Boston Globe: Unearthed skeleton linked to 1812 war. One of the things that I miss about Boston here in Seattle is the sense that Boston and the rest of the northeast have about 384 years of American history lurking, literally, just under the surface. The following note in the article brought that home: “Two hundred soldiers died in a pneumonia epidemic in the winter of 1812-13, [Dr. John Crock, director of the University of Vermont Consulting Archaeology program] said, and were buried in the cemetery north of the hospital in use then — near where North Street and North Avenue now meet. That cemetery, with the graves marked by wooden crosses, gradually disappeared from the town’s memory….”

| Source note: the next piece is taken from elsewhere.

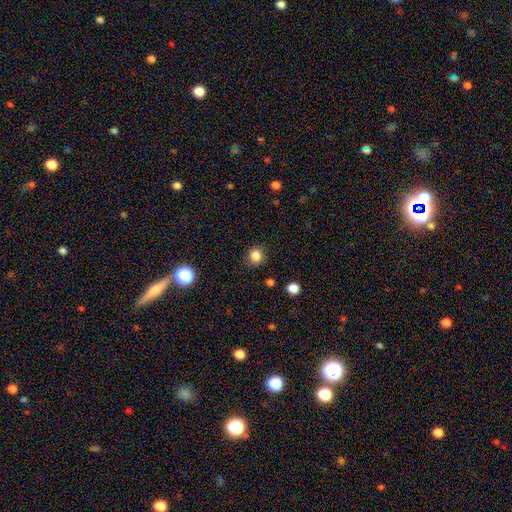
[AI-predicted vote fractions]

(Of course, that’s nothing compared to the 397 years of history in Virginia, just a few miles from where I was born. But I digress.)
My point was, this is why I love Boston. It feels more lovable because it feels more human. Humans—we all—have memories buried just below the surface. They make us who or what we are. There are things buried deeply in my psyche that make me who I am. The same is true of Boston. Seattle, on the other hand, sometimes feels somehow shallower. Because America’s roots are younger there?
(Apologies to all my Seattle friends who I just offended in this post, as well as those (like myself) who would point out that Native American civilizations in this area go back quite a bit further than the settling of this city.)